Extracted page text data
═══
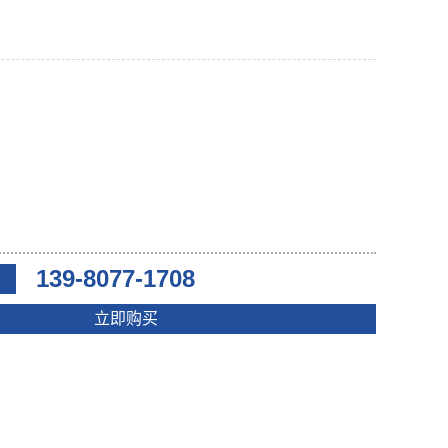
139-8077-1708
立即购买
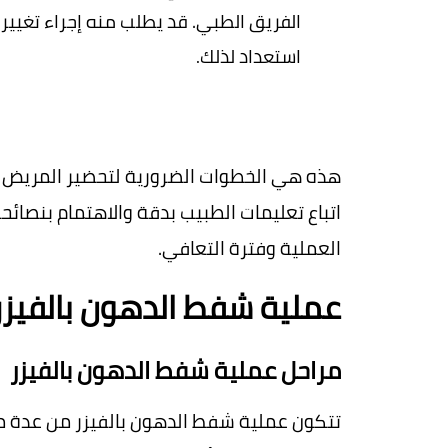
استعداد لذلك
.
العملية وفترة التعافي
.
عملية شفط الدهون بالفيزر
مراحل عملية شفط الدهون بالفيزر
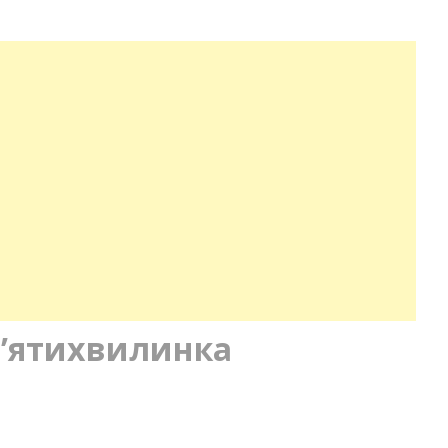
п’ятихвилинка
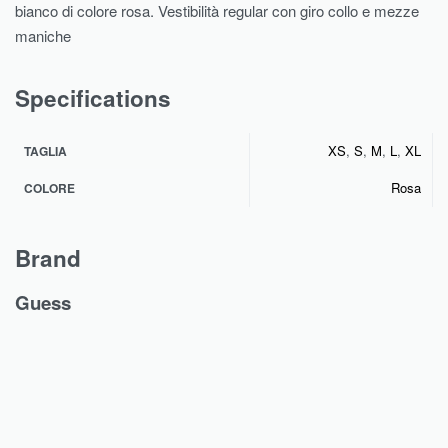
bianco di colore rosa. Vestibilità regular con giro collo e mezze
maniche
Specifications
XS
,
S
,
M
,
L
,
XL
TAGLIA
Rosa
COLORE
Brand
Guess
═══
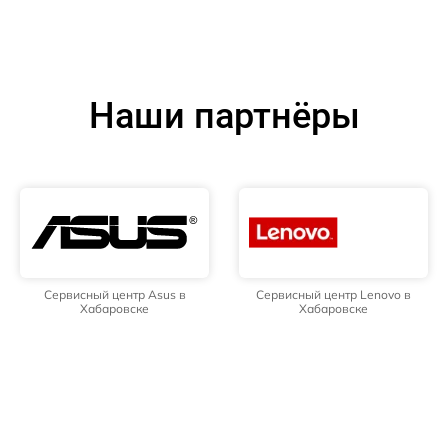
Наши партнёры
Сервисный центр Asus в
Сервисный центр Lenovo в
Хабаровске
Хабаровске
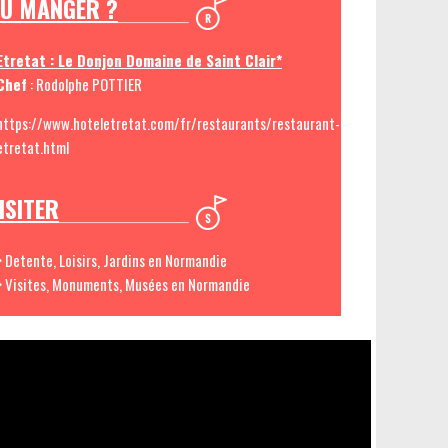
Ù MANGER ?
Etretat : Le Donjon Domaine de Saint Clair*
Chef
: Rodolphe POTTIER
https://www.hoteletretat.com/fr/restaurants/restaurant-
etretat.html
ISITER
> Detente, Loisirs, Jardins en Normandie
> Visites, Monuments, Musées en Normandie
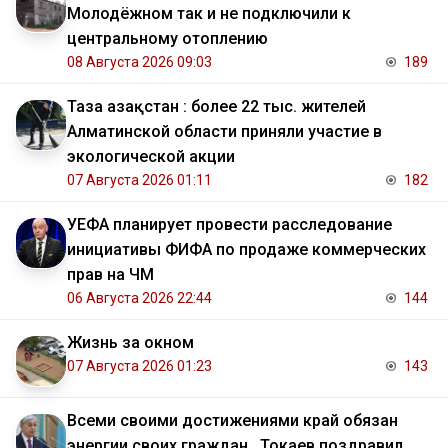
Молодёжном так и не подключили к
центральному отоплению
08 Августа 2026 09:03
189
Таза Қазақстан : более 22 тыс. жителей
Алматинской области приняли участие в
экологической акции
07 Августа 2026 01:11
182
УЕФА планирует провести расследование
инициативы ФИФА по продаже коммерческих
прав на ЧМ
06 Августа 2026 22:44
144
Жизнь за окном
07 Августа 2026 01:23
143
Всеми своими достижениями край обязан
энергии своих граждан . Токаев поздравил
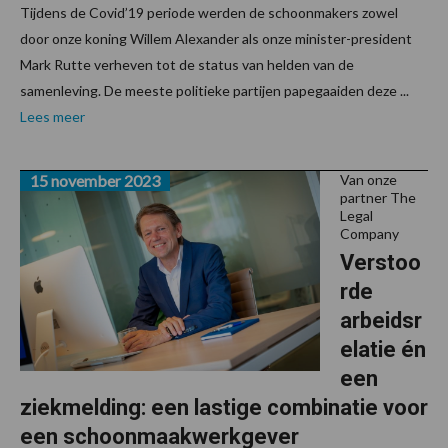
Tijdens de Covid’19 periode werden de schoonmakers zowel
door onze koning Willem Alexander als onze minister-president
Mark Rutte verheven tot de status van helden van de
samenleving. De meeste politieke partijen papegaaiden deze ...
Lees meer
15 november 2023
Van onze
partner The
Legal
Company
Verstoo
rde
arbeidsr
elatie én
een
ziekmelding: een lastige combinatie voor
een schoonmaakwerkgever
═══
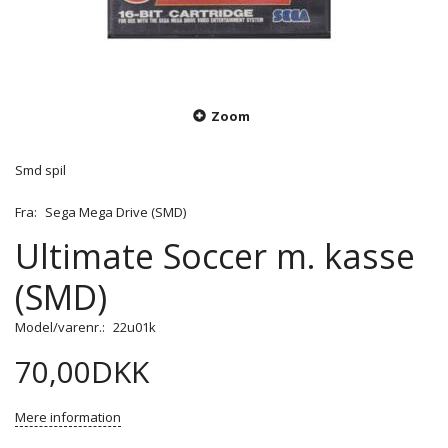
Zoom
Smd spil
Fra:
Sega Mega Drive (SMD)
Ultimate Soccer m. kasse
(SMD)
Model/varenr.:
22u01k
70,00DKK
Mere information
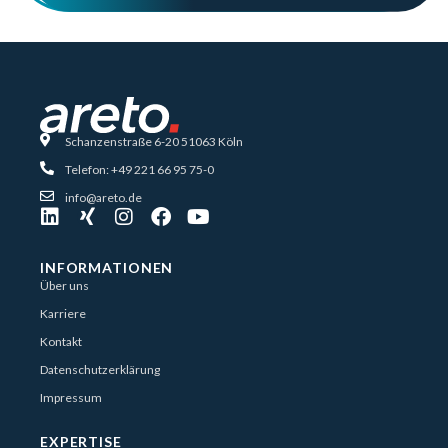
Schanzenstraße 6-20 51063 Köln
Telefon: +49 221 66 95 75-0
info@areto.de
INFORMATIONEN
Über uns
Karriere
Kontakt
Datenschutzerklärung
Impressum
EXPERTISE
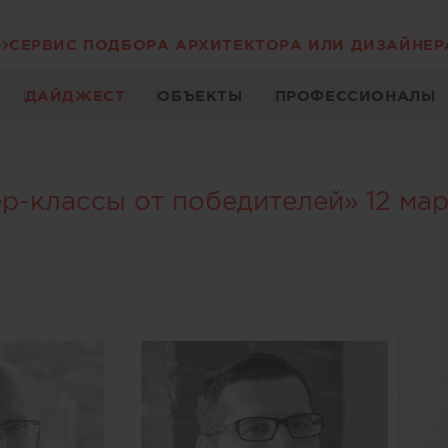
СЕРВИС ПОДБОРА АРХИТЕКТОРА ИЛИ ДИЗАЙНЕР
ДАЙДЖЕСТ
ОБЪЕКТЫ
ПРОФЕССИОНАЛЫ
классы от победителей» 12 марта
═══
TO DO ▸ Quote the lines of the records verbatim, starting at the line that contains "Молодёжном так и не подключили к" and ending after the line that contains "энергии своих граждан . Токаев поздравил".

FINISHED EXERCISE ▸
Молодёжном так и не подключили к
центральному отоплению
08 Августа 2026 09:03
189
Таза Қазақстан : более 22 тыс. жителей
Алматинской области приняли участие в
экологической акции
07 Августа 2026 01:11
182
УЕФА планирует провести расследование
инициативы ФИФА по продаже коммерческих
прав на ЧМ
06 Августа 2026 22:44
144
Жизнь за окном
07 Августа 2026 01:23
143
Всеми своими достижениями край обязан
энергии своих граждан . Токаев поздравил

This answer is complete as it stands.